Quando arriviamo i ragazzi ci accolgono con un canto preparato per noi dai loro educatori. Ma in un angolo un ragazzino con la maglietta rossa, non aveva di più di dieci anni, non cantava. Teneva la testa sulle ginocchia e si vedeva che stava male. Il responsabile di questo servizio di prima accoglienza, un giovane angolano di trentatré anni, novello Don Bosco, lo avvicina, gli alza il volto che resta fisso a terra, e chi chiede come va. Questa domanda scatena nel piccolo un pianto irrefrenabile e lacrime che sgorgano a fiumi e corrono veloci sulle guance nere. L’educatore non dice nulla, ma lo stringe a se come un padre e gli accarezza la testa e le spalle, finché il bimbo smette di piangere, si asciuga gli occhi e con un sorriso si inserisce nel gruppo dei compagni. È proprio vero che la miglior medicina per guarire la sofferenza è avere il coraggio e la forza di condividerla con qualcuno. La sofferenza e il dolore, quello interiore che fa più male, non ce li può togliere nessuno.

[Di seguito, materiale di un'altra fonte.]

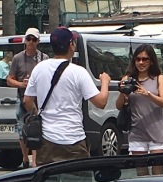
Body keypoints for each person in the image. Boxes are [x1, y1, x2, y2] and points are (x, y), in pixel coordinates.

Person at [24, 28, 109, 165]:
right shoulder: (78, 72)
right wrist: (105, 82)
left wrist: (37, 115)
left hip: (46, 141)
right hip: (74, 140)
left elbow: (27, 100)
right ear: (71, 45)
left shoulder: (39, 68)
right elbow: (101, 102)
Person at [115, 44, 163, 173]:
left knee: (158, 174)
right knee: (142, 174)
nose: (141, 62)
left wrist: (148, 94)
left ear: (151, 61)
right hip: (137, 132)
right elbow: (118, 106)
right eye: (138, 59)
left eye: (145, 59)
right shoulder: (128, 79)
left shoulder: (158, 78)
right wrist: (123, 92)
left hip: (157, 132)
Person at [8, 28, 47, 168]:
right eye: (29, 39)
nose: (31, 42)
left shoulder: (44, 58)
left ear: (38, 41)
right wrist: (21, 84)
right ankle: (25, 159)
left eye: (34, 39)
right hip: (23, 98)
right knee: (22, 130)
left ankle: (35, 162)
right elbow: (9, 79)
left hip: (39, 100)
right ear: (25, 40)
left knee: (36, 130)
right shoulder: (17, 58)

Ma qualcuno può condividerli con noi, e questo ci basta per rendere il tutto più sopportabile, per asciugarsi le lacrime e per ricominciare.

Fra le  diverse esperienze di accoglienza, merita di essere raccontata quella della signora Alberta, “zia Berta” per tutti. Questa donna angolana, di una cinquantina d’anni ben portati, ha cinque figli suoi e ne ha adottati altri tre. Il marito se n’è andato di casa da un bel po’… non che questo le manchi, visto che creava più problemi lui dei suoi numerosi figli. Zia Berta e’ un generale d’armata che con il solo sguardo tiene a bada questa numerosa famiglia, a cui ora si è aggiunta anche la nipotina, figlia della sua figlia maggiore. Zia Berta e’ anche nonna! Ci ha raccontato come è cominciata l’avventura con il primo figlio adottivo, Carlos, che ora ha diciotto anni ed è più alto di sua madre. Era un bambino di 27 giorni quando i salesiani le hanno chiesto se se la sentiva di fargli da mamma perché la madre naturale era morta delle conseguenze del parto. Il padre del piccolo si era scusato ma non se le sentiva di prendersi cura di questa creatura fragile e denutrita. Zia Berta prende il fagottino in braccio, respirava affannosamente e si vedeva che la madre nei pochi giorni di vita non aveva avuto latte a sufficienza per sfamarlo, e dice fra se: “io faccio la mia parte e Dio farà la sua, vediamo cosa succede”. Succede un autentico miracolo! I primi giorni sono stati difficili e incerti. Vive o muore questo scricciolo? Passa una settimana, poi un mese, infine tre mesi ed è ancora vivo. Zia Berta non teme più per Carlos. Vivrà e diventerà grande, si ripete fra se’. E così l’abbiamo incontrato noi. Un ragazzo buono, mite e servizievole che fa parte di una grande famiglia dove figli naturali e adottivi sono tutti uguali e tutti condividono quel poco che zia Berta riesce a procurare per tutti. Zia Berta, una forza della natura, che ti accoglie sempre con il sorriso e ti stampa due grossi baci sulla faccia quando ti incontra. Che portento!